They’ve stuck at us, now we open fire on them. The solution. FuzzyOCR plugin for SA. That’s right. By the power of OCR technology, we can scan that image in the email for words and then run them against the SA scanner.


In short when the email comes in it gets checked as follows

  1. Postfix Headers are checked for way out of dates.
  2. SPF checks to make sure the sending SMTP has the right to send via SMTP
  3. Postgrey does the grey-listing
  4. Rejects it with a 450 status if haven’t seen this sender before
  5. Accepts if sender has been seen before.
  6. Spamassassin runs 1000s of tests on this email
  7. If it’s spam, status the email as such
  8. If there is an embedded image, FuzzyOCR will extract the words and run them against a list of bad words, this adds to SA threshold.
  9. The email is delivered to Cyrus IMAP

No more spam.

It looks as if this battle will continue, sorry Bill.
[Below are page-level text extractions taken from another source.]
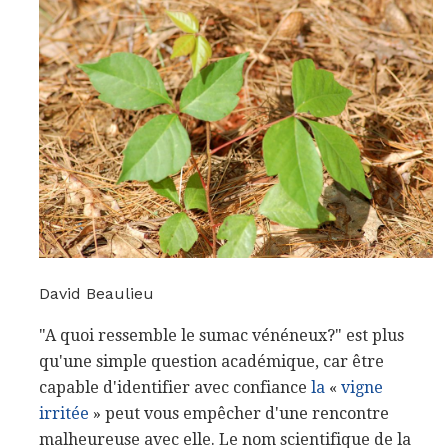
David Beaulieu
"A quoi ressemble le sumac vénéneux?" est plus
qu'une simple question académique, car être
capable d'identifier avec confiance
la
«
vigne
irritée
» peut vous empêcher d'une rencontre
malheureuse avec elle. Le nom scientifique de la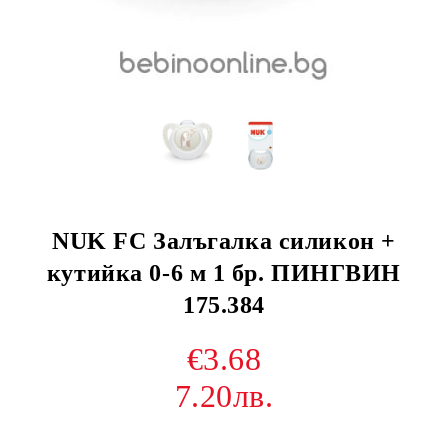
NUK FC Залъгалка силикон +
кутийка 0-6 м 1 бр. ПИНГВИН
175.384
€3.68
7.20лв.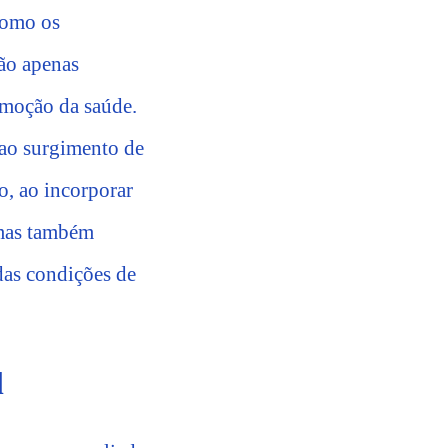
 como os
não apenas
moção da saúde.
 ao surgimento de
o, ao incorporar
 mas também
 das condições de
l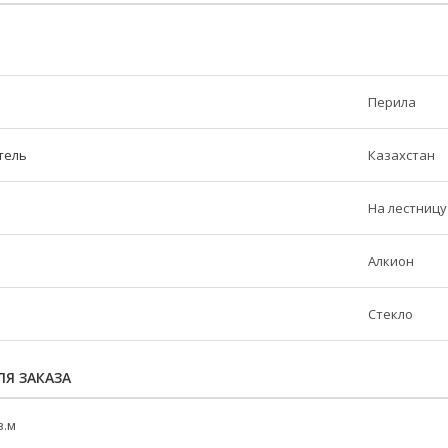
Перила
тель
Казахстан
На лестницу
Алкион
Стекло
Я ЗАКАЗА
в.м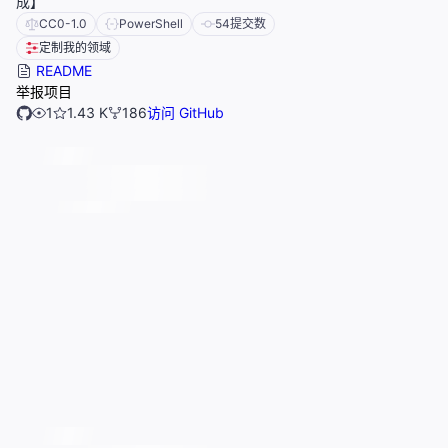
成】
CC0-1.0
PowerShell
54
提交数
定制我的领域
README
举报项目
1
1.43 K
186
访问 GitHub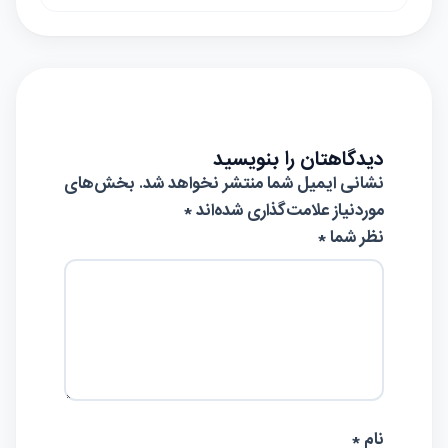
دیدگاهتان را بنویسید
نشانی ایمیل شما منتشر نخواهد شد.
بخش‌های
موردنیاز علامت‌گذاری شده‌اند
*
نظر شما *
نام *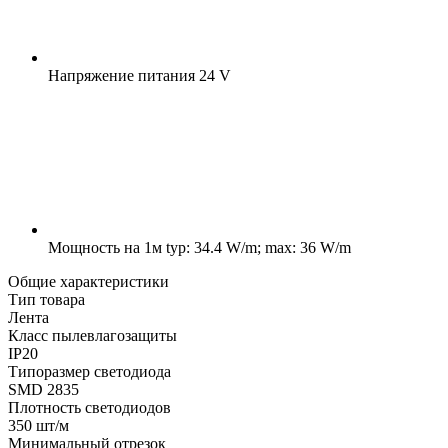
Напряжение питания
24 V
Мощность на 1м
typ: 34.4 W/m; max: 36 W/m
Общие характеристики
Тип товара
Лента
Класс пылевлагозащиты
IP20
Типоразмер светодиода
SMD 2835
Плотность светодиодов
350 шт/м
Минимальный отрезок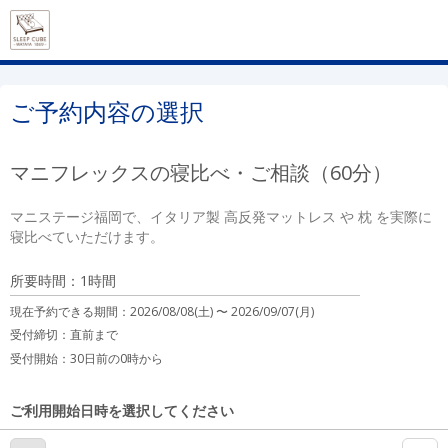
ご予約内容の選択
マニフレックスの寝比べ・ご相談（60分）
マニステージ福岡で、イタリア製 高反発マットレス や 枕 を実際に
寝比べていただけます。
所要時間：1時間
現在予約できる期間：
2026/08/08(土) 〜
2026/09/07(月)
受付締切：
直前まで
受付開始：
30日前の0時から
ご利用開始日時を選択してください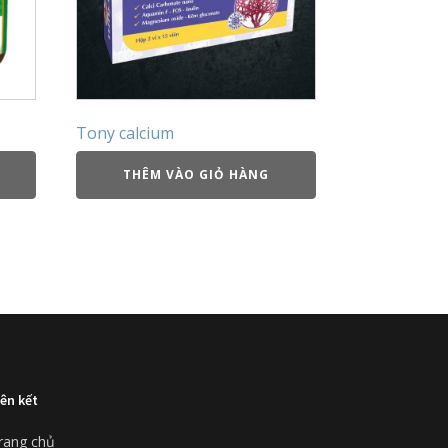
Tony calcium
THÊM VÀO GIỎ HÀNG
iên kết
rang chủ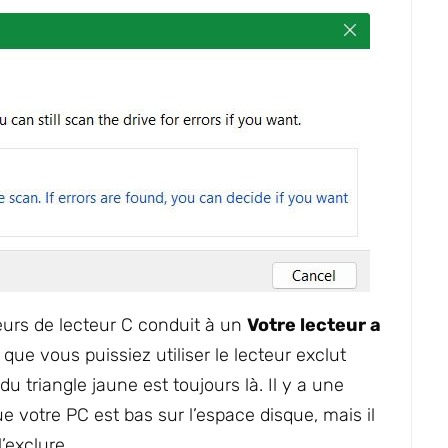
reurs de lecteur C conduit à un
Votre lecteur a
t que vous puissiez utiliser le lecteur exclut
du triangle jaune est toujours là. Il y a une
e votre PC est bas sur l’espace disque, mais il
’exclure.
I think the next thing the spammers will do is start using funky fonts in the image spam to thwart the OCR software. What ever they do, we will prevail, because like in the movies, good always wins.

Did this help you out? It took me a few days to piece together all this information together, I hope this saves you some time (who knows, maybe the future me will be thankful I wrote this down). Let me know your thoughts.